Super fast aggregations in PostgreSQL 19
5 comments
·November 26, 2025aidos
yfontana
> In the examples given, it’s much faster, but is that mostly due to the missing indexes? I’d have thought that an optimal approach in the colour example would be to look at the product.color_id index, get the counts directly from there and you’re pretty much done.
So I tried to test this (my intuition being that indexes wouldn't change much, at best you could just do an index scan instead of a seq scan), and I couldn't understand the plans I was getting, until I realized that the query in the blog post has a small error:
> AND c1.category_id = c1.category_id
should really be
> AND p.category_id = c1.category_id
otherwise we're doing a cross-product on the category. Probably doesn't really change much, but still a bit of an oopsie. Anyway, even with the right join condition an index only reduces execution time by about 20% in my tests, through an index scan.
yfontana
Interestingly, "aggregate first, join later" has been the standard way of joining fact tables in BI tools for a long time. Since fact tables are typically big and also share common dimensions, multi-fact joins for drill-across are best done by first aggregating on those common dimensions, then joining on them.

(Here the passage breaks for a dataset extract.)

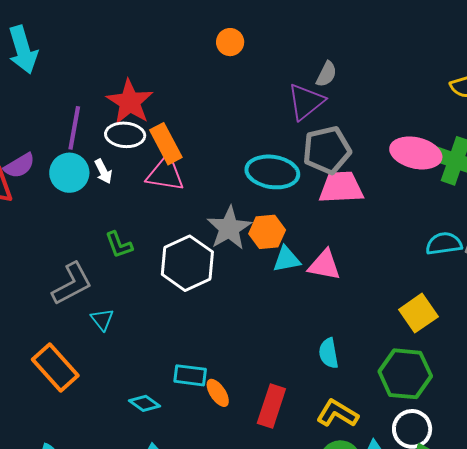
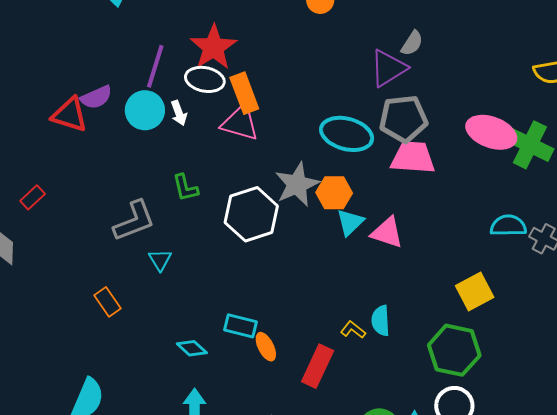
cyan triangle: (287, 259) -> (350, 222), turned -40
orange rectangle: (55, 367) -> (108, 302), size x0.6
yellow L-shape: (337, 413) -> (353, 330), moved, size x0.6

Makes you wonder how many cases there are out there of optimizations that feel almost second nature in one domain, but have never been applied to other domains because no one thought of it.
pgelephant2025
[flagged]
isoprophlex
you didn't even have the decency to strip the inlined citations out of the drivel that your stochastic parrot produced.
stop it. seriously. i viscerally hate this comment and everything it represents.
what would hn look like if we'd all start slinging low effort ai output into the comment fields? i come here to read humans talking to humans. llm output has ZERO place in this comment section, especially verbatim like this.
if i wanted an llm to summarize this, i would have done so myself.
The key idea here seems to be that if you’re grouping on a column on a related table you can do your main aggregation by grouping on the foreign key id on the primary table and use that as a proxy for the data on the related table that you’re actually grouping by.
In the examples given, it’s much faster, but is that mostly due to the missing indexes? I’d have thought that an optimal approach in the colour example would be to look at the product.color_id index, get the counts directly from there and you’re pretty much done.
I have a feeling that Postgres doesn’t make that optimisation (I’ve looked before, but it was older Postgres). And I guess depending on the aggregation maybe it’s not useful in the general case. Maybe in this new world it _can_ make that optimisation?
Anyway, as ever, pg just getting faster is always good.